Entre les appels de Norberto Bobbio et de Massimo D'Alema à reconnaître un passé qui, refoulé, reviendrait
comme un cauchemar, il y a des différences fondamentales. Le vieux philosophe met son passé en ordre au
moment d'approcher, selon son expression, « la ligne d'arrivée ». Le chef des ex-communistes veut préserver
l'image de son parti. Le premier n'hésite pas à ébranler le mythe fondateur de la République ; le second veut
redonner à celle-ci l'éclat qu'elle a perdu. Bobbio pense que l'histoire italienne ne s'écrit pas seulement pour
ou contre le fascisme, D'Alema souhaite reconstituer l'alliance morale des partis laïques et catholiques sur
laquelle s'est établie en 1947 l'Italie moderne.
REMISE EN CAUSE
Leur point commun est de souligner les interrogations que l'histoire pose encore à l'Italie d'aujourd'hui.
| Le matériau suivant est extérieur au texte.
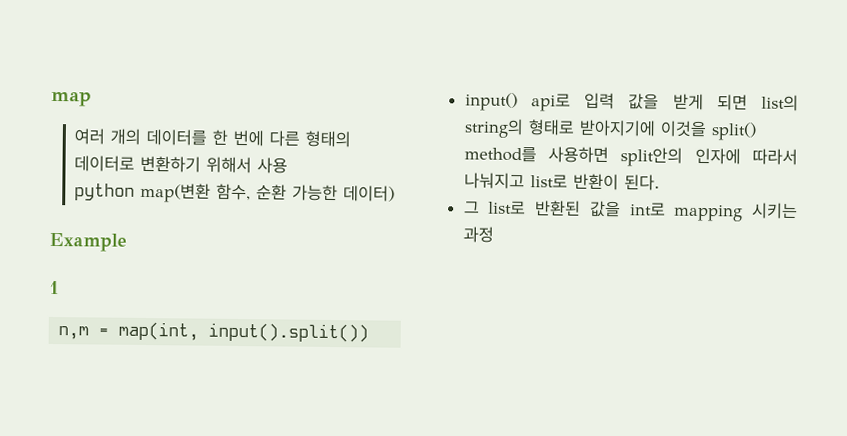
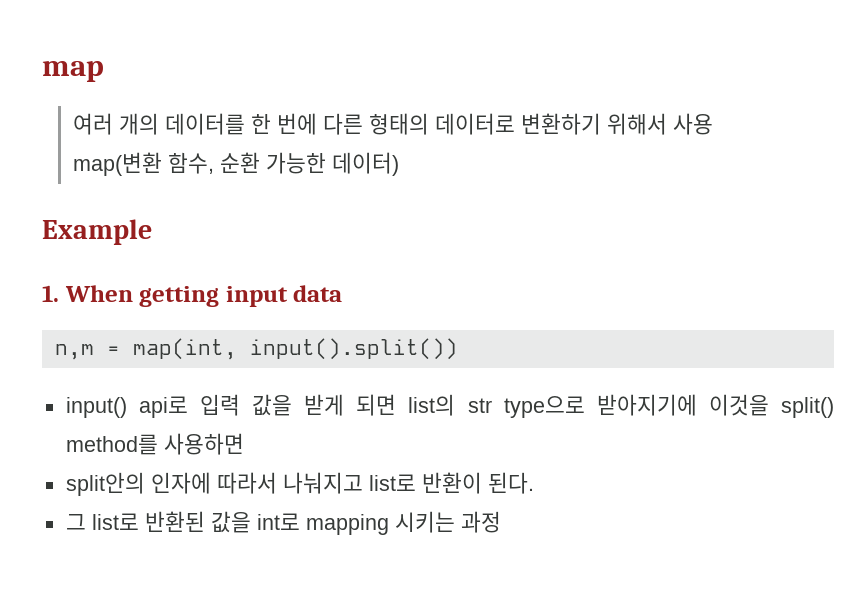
[74,183,136,201] python -> (713, 124) none
[49,280,60,295] 1 -> [42,285,343,307] 1. When getting input data
[463,118,575,139] string의 형태로 -> [467,396,585,418] str type으로
(610, 155) none -> (244, 444) //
Le
ciment de l'identité nationale s'est fissuré au cours des dernières années. Après la guerre, cette identité s'était
constituée dans le souvenir de la lutte commune des catholiques démocrates, des communistes, des
socialistes, des libéraux contre le fascisme à l'intérieur et contre l'ennemi de l'extérieur. Le face-à-face de la
Démocratie-chrétienne et du Parti communiste pendant cinquante ans ne l'avait pas entamée.
La chute du mur de Berlin a remis en cause le partage implicite du pouvoir, libéré des énergies, enlevé sa
raison d'être à la Démocratie-chrétienne en même temps que sa fonction de rempart contre le communisme.
Avec la disparition de la Démocratie-chrétienne, le pacte antifasciste s'est dilué. Les héritiers du mouvement
mussolinien se sont débarrassés de leurs oripeaux les plus voyants pour se transformer avec l'Alliance
nationale en un parti de gouvernement. Un ex-communiste est devenu président du conseil après avoir fait
chauffer la place par un démocrate-chrétien en rupture de ban.
Tous les repères ayant été bouleversés, il n'est pas étonnant que le théoricien de l'antifascisme et de la
responsabilité démocratique confesse la tentation fasciste de sa jeunesse dans un journal proche de
Berlusconi. Norberto Bobbio aurait-il voulu souligner ainsi, par-dessus toutes autres considérations,
l'importance de l'honnêteté intellectuelle que tout le monde lui reconnaît qu'il aurait rendu un grand service.
Ce ne serait pas un si mauvais point de départ pour commencer à reconstruire dans un chaos d'incertitudes.

DANIEL VERNET, Le Monde, 25 novembre 1999.